YOUR TASK:
Transcribe the listing in full, excluding any pictures.

»»

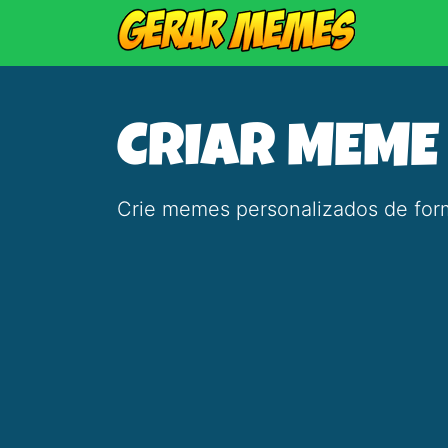
CRIAR MEME
Crie memes personalizados de form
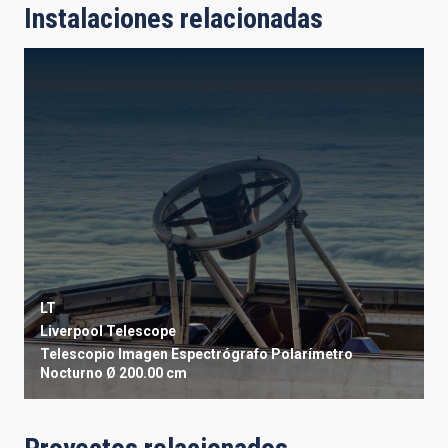
Instalaciones relacionadas
LT
Liverpool Telescope
Telescopio
Imagen
Espectrógrafo
Polarímetro
Nocturno
Ø 200.00 cm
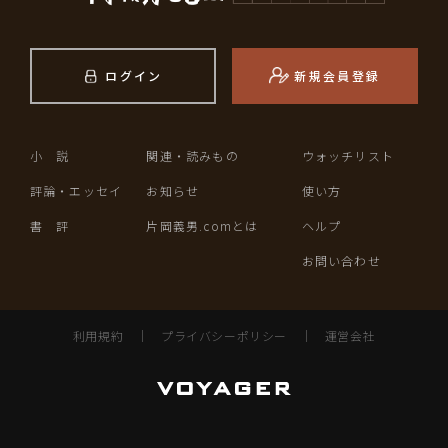
ログイン
新規会員登録
小 説
関連・読みもの
ウォッチリスト
評論・エッセイ
お知らせ
使い方
書 評
片岡義男.comとは
ヘルプ
お問い合わせ
利用規約
｜
プライバシーポリシー
｜
運営会社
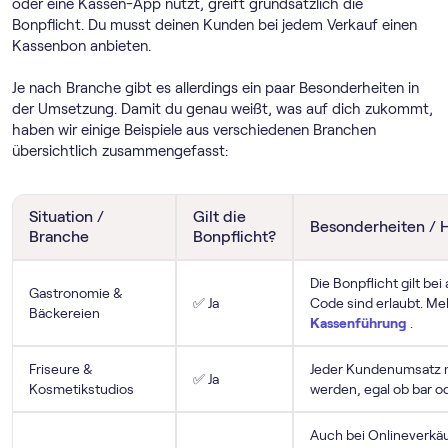
oder eine Kassen-App nutzt, greift grundsätzlich die
Bonpflicht. Du musst deinen Kunden bei jedem Verkauf einen
Kassenbon anbieten.
Je nach Branche gibt es allerdings ein paar Besonderheiten in
der Umsetzung. Damit du genau weißt, was auf dich zukommt,
haben wir einige Beispiele aus verschiedenen Branchen
übersichtlich zusammengefasst:
Situation /
Gilt die
Besonderheiten / 
Branche
Bonpflicht?
Die Bonpflicht gilt bei
Gastronomie &
✅ Ja
Code sind erlaubt. M
Bäckereien
Kassenführung
.
Friseure &
Jeder Kundenumsatz 
✅ Ja
Kosmetikstudios
werden, egal ob bar od
Auch bei Onlineverkä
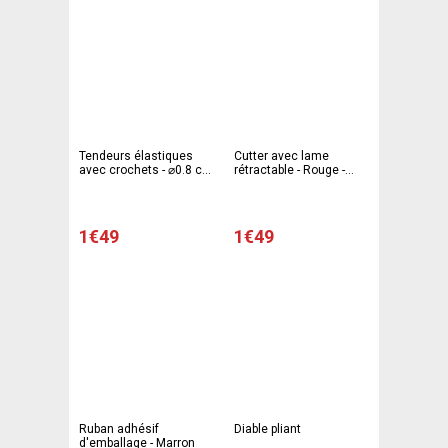
Tendeurs élastiques
Cutter avec lame
avec crochets - ⌀0.8 cm
rétractable - Rouge -
- Bleu - Jaune - UPTECH
UPTECH
1€49
1€49
Ruban adhésif
Diable pliant
d'emballage - Marron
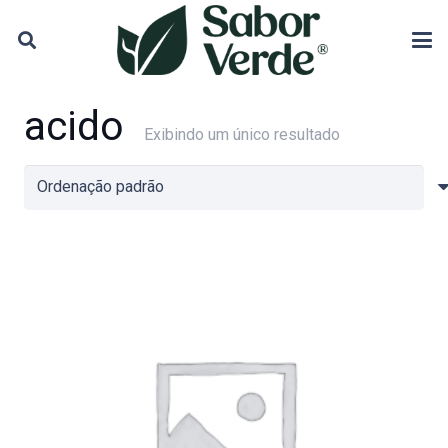
acido
Exibindo um único resultado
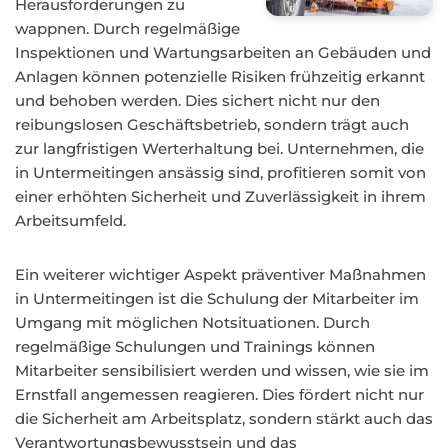
Herausforderungen zu
wappnen. Durch regelmäßige
Inspektionen und Wartungsarbeiten an Gebäuden und
Anlagen können potenzielle Risiken frühzeitig erkannt
und behoben werden. Dies sichert nicht nur den
reibungslosen Geschäftsbetrieb, sondern trägt auch
zur langfristigen Werterhaltung bei. Unternehmen, die
in Untermeitingen ansässig sind, profitieren somit von
einer erhöhten Sicherheit und Zuverlässigkeit in ihrem
Arbeitsumfeld.
Ein weiterer wichtiger Aspekt präventiver Maßnahmen
in Untermeitingen ist die Schulung der Mitarbeiter im
Umgang mit möglichen Notsituationen. Durch
regelmäßige Schulungen und Trainings können
Mitarbeiter sensibilisiert werden und wissen, wie sie im
Ernstfall angemessen reagieren. Dies fördert nicht nur
die Sicherheit am Arbeitsplatz, sondern stärkt auch das
Verantwortungsbewusstsein und das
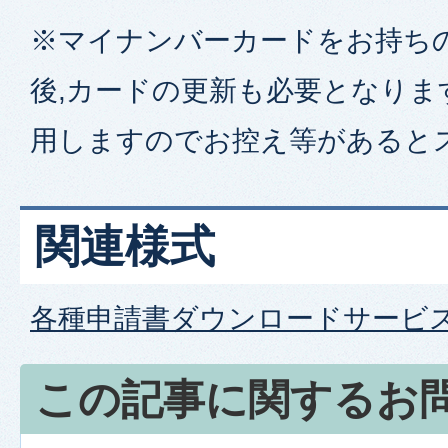
※マイナンバーカードをお持ちの
後,カードの更新も必要となりま
用しますのでお控え等があると
関連様式
各種申請書ダウンロードサービ
この記事に関するお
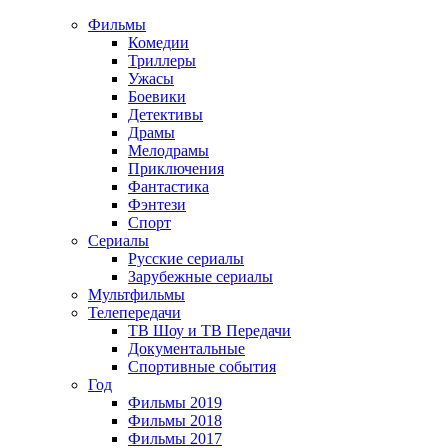
Фильмы
Комедии
Триллеры
Ужасы
Боевики
Детективы
Драмы
Мелодрамы
Приключения
Фантастика
Фэнтези
Спорт
Сериалы
Русские сериалы
Зарубежные сериалы
Мультфильмы
Телепередачи
ТВ Шоу и ТВ Передачи
Документальные
Спортивные события
Год
Фильмы 2019
Фильмы 2018
Фильмы 2017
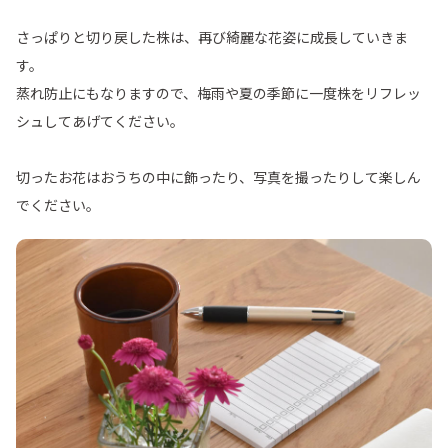
さっぱりと切り戻した株は、再び綺麗な花姿に成長していきま
す。
蒸れ防止にもなりますので、梅雨や夏の季節に一度株をリフレッ
シュしてあげてください。
切ったお花はおうちの中に飾ったり、写真を撮ったりして楽しん
でください。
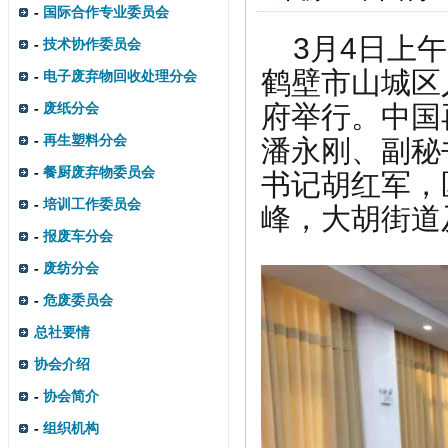
-
国际合作专业委员会
3月4日上
-
技术协作委员会
鹤壁市山城区
-
电子废弃物回收处理分会
-
废纸分会
府举行。中国
-
再生塑料分会
潘永刚、副秘
-
餐厨废弃物委员会
书记胡红军，
-
培训工作委员会
峰，大胡街道
-
报废车分会
-
废纺分会
-
危废委员会
总社要情
协会介绍
-
协会简介
-
组织机构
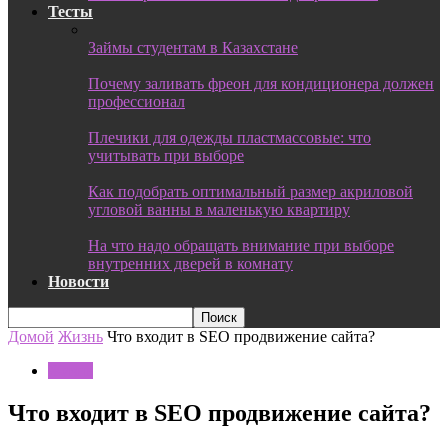
Тесты
Займы студентам в Казахстане
Почему заливать фреон для кондиционера должен
профессионал
Плечики для одежды пластмассовые: что
учитывать при выборе
Как подобрать оптимальный размер акриловой
угловой ванны в маленькую квартиру
На что надо обращать внимание при выборе
внутренних дверей в комнату
Новости
Домой
Жизнь
Что входит в SEO продвижение сайта?
Жизнь
Что входит в SEO продвижение сайта?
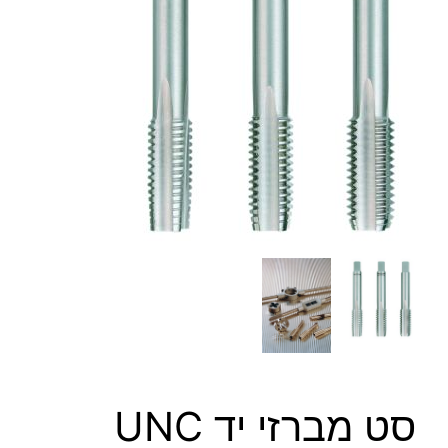
סט מברזי יד UNC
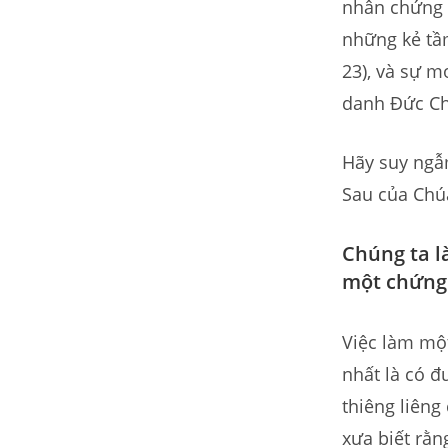
nhân chứng 
những kẻ tầ
23), và sự m
danh Đức Chú
Hãy suy ngẫ
Sau của Chú
Chúng ta l
một chứng 
Việc làm mộ
nhất là có 
thiêng liêng
xưa biết rằn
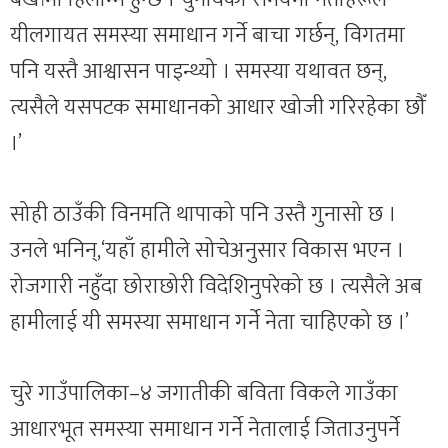
यीलगायत समस्या समाधान गर्ने बाचा गर्छन्, विगतमा
पनि यस्तै आश्वासन पाइन्थ्यो । समस्या यथावत छन्,
त्यसैले यसपटक समाधानको आधार खोजी गरिरहेका छौँ
।’
सोही ठाउँकी विनमति थापाको पनि उस्तै गुनासो छ ।
उनले भनिन्,‘यहाँ हामीले सोचेअनुसार विकास भएन ।
रोजगारी नहुँदा छोराछोरी विदेशिनुपरेको छ । त्यसैले अब
हामीलाई यी समस्या समाधान गर्ने नेता चाहिएको छ ।’
चुरे गाउँपालिका–४ जगातीकी बविता विकले गाउँका
आधारभूत समस्या समाधान गर्ने नेतालाई जिताउनुपर्ने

««

RESULT:
CRIAR MEME
Crie memes personalizados de form
Instalaciones relacionadas
LT
Liverpool Telescope
Telescopio
Imagen
Espectrógrafo
Polarímetro
Nocturno
Ø 200.00 cm
ログイン
新規会員登録
小 説
関連・読みもの
ウォッチリスト
評論・エッセイ
お知らせ
使い方
書 評
片岡義男.comとは
ヘルプ
お問い合わせ
利用規約
｜
プライバシーポリシー
｜
運営会社
oder eine Kassen-App nutzt, greift grundsätzlich die
Bonpflicht. Du musst deinen Kunden bei jedem Verkauf einen
Kassenbon anbieten.
Je nach Branche gibt es allerdings ein paar Besonderheiten in
der Umsetzung. Damit du genau weißt, was auf dich zukommt,
haben wir einige Beispiele aus verschiedenen Branchen
übersichtlich zusammengefasst:
Situation /
Gilt die
Besonderheiten / 
Branche
Bonpflicht?
Die Bonpflicht gilt bei
Gastronomie &
✅ Ja
Code sind erlaubt. M
Bäckereien
Kassenführung
.
Friseure &
Jeder Kundenumsatz 
✅ Ja
Kosmetikstudios
werden, egal ob bar od
Auch bei Onlineverkä
Tendeurs élastiques
Cutter avec lame
avec crochets - ⌀0.8 cm
rétractable - Rouge -
- Bleu - Jaune - UPTECH
UPTECH
1€49
1€49
Ruban adhésif
Diable pliant
d'emballage - Marron
acido
Exibindo um único resultado
Herausforderungen zu
wappnen. Durch regelmäßige
Inspektionen und Wartungsarbeiten an Gebäuden und
Anlagen können potenzielle Risiken frühzeitig erkannt
und behoben werden. Dies sichert nicht nur den
reibungslosen Geschäftsbetrieb, sondern trägt auch
zur langfristigen Werterhaltung bei. Unternehmen, die
in Untermeitingen ansässig sind, profitieren somit von
einer erhöhten Sicherheit und Zuverlässigkeit in ihrem
Arbeitsumfeld.
Ein weiterer wichtiger Aspekt präventiver Maßnahmen
in Untermeitingen ist die Schulung der Mitarbeiter im
Umgang mit möglichen Notsituationen. Durch
regelmäßige Schulungen und Trainings können
Mitarbeiter sensibilisiert werden und wissen, wie sie im
Ernstfall angemessen reagieren. Dies fördert nicht nur
die Sicherheit am Arbeitsplatz, sondern stärkt auch das
Verantwortungsbewusstsein und das
※マイナンバーカードをお持ちの
後,カードの更新も必要となりま
用しますのでお控え等があると
関連様式
各種申請書ダウンロードサービ
この記事に関するお
Фильмы
Комедии
Триллеры
Ужасы
Боевики
Детективы
Драмы
Мелодрамы
Приключения
Фантастика
Фэнтези
Спорт
Сериалы
Русские сериалы
Зарубежные сериалы
Мультфильмы
Телепередачи
ТВ Шоу и ТВ Передачи
Документальные
Спортивные события
Год
Фильмы 2019
Фильмы 2018
Фильмы 2017
さっぱりと切り戻した株は、再び綺麗な花姿に成長していきま
す。
蒸れ防止にもなりますので、梅雨や夏の季節に一度株をリフレッ
シュしてあげてください。
切ったお花はおうちの中に飾ったり、写真を撮ったりして楽しん
でください。
-
国际合作专业委员会
3月4日上
-
技术协作委员会
鹤壁市山城区
-
电子废弃物回收处理分会
-
废纸分会
府举行。中国
-
再生塑料分会
潘永刚、副秘
-
餐厨废弃物委员会
书记胡红军，
-
培训工作委员会
峰，大胡街道
-
报废车分会
-
废纺分会
-
危废委员会
总社要情
协会介绍
-
协会简介
-
组织机构
Тесты
Займы студентам в Казахстане
Почему заливать фреон для кондиционера должен
профессионал
Плечики для одежды пластмассовые: что
учитывать при выборе
Как подобрать оптимальный размер акриловой
угловой ванны в маленькую квартиру
На что надо обращать внимание при выборе
внутренних дверей в комнату
Новости
Домой
Жизнь
Что входит в SEO продвижение сайта?
Жизнь
Что входит в SEO продвижение сайта?
סט מברזי יד UNC
nhân chứng 
những kẻ tầ
23), và sự m
danh Đức Chú
Hãy suy ngẫ
Sau của Chú
Chúng ta l
một chứng 
Việc làm mộ
nhất là có 
thiêng liêng
xưa biết rằn
यीलगायत समस्या समाधान गर्ने बाचा गर्छन्, विगतमा
पनि यस्तै आश्वासन पाइन्थ्यो । समस्या यथावत छन्,
त्यसैले यसपटक समाधानको आधार खोजी गरिरहेका छौँ
।’
सोही ठाउँकी विनमति थापाको पनि उस्तै गुनासो छ ।
उनले भनिन्,‘यहाँ हामीले सोचेअनुसार विकास भएन ।
रोजगारी नहुँदा छोराछोरी विदेशिनुपरेको छ । त्यसैले अब
हामीलाई यी समस्या समाधान गर्ने नेता चाहिएको छ ।’
चुरे गाउँपालिका–४ जगातीकी बविता विकले गाउँका
आधारभूत समस्या समाधान गर्ने नेतालाई जिताउनुपर्ने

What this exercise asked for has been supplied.